I've been running VEP locally using the cache option with a pre-built cache with this command on my vcfs:
perl $VEP --cache --dir $VEP_DIR --offline --input_file $input --output_file $output --sift b --polyphen b --regulatory --protein --symbol --ccds --uniprot --check_existing --gmaf --maf_1kg --maf_esp --pubmed
Everything works great and I'm super happy with the documentation. However, I realized after I had run my command on all my exomes that I would most likely get many entries for each particular variant depending on different Ensembl Feature IDs.
VEP has a fix for this, which is to use the --most_severe flag when running the command. That works perfectly, however, some extra flags are disabled when using the --most_severe flag. I would like to retain this extra information (like gene name/symbol Feature,Consequence, etc.) for the variants produced with the --most_severe flag.
perl $VEP --cache --dir $VEP_DIR --offline --input_file $input --output_file $output --regulatory --uniprot --check_existing --gmaf --maf_1kg --maf_esp --most_severe
So now I have two files for each vcf; 1) disabled --most_severe and 2) --most_severe.
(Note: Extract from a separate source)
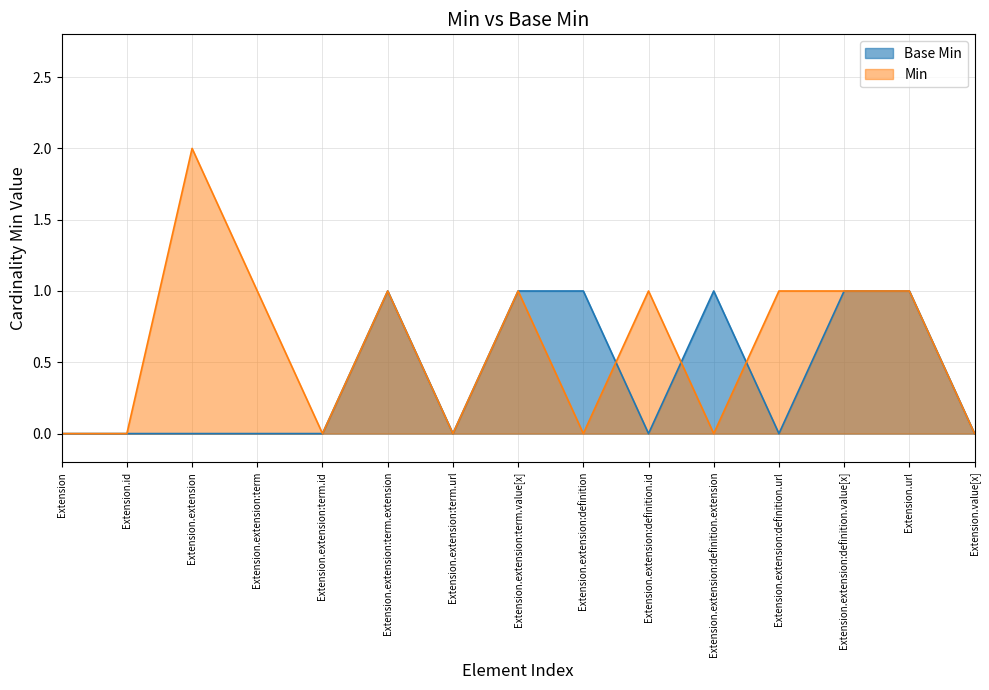

At Extension.extension:term.value[x], list the series in order from smallest to largest.

Base Min, Min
The 2nd file is basically a subset of the 1st file but with some important missing information.
In the 1st file when there are multiple entries for a variant, most of the fields are the same except the Feature_type field and often the Extra field.
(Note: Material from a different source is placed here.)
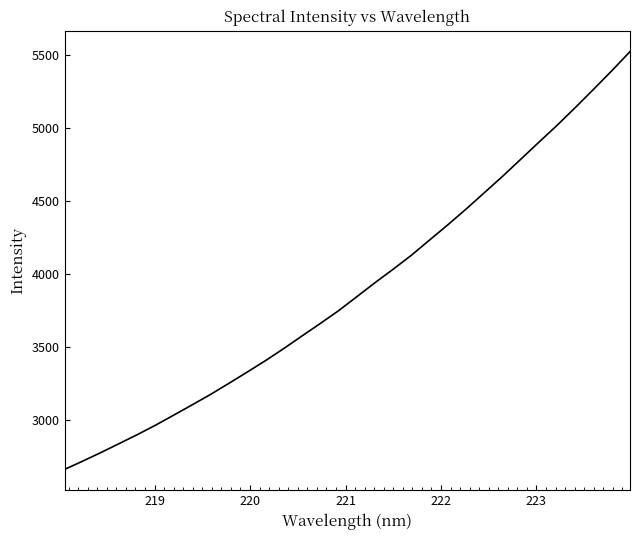

What is the difference between the second highest and second lowest values?

2670.1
Both produce a tab delimited text file with columns such as this:
#Uploaded_variation Location Allele Gene Feature Feature_type Consequence cDNA_position CDS_position Protein_position Amino_acids Codons Existing_variation Extra
Is there a way to filter the 1st file with the 2nd file. I think I need to use fields, Uploaded_variation and Consequence for matching the 1st file because those are the fields that are unique in the line.
I think using awk to search for columns in both files won't work because there is some information lost in the Consequence field in the 2nd file
For example a variant Consequence may change from:
I appreciate any help in solving this issue. Alternatively there is a filter_vep script provided by VEP for post-VEP annotation filtering but I don't think there is an option here that will solve my problem.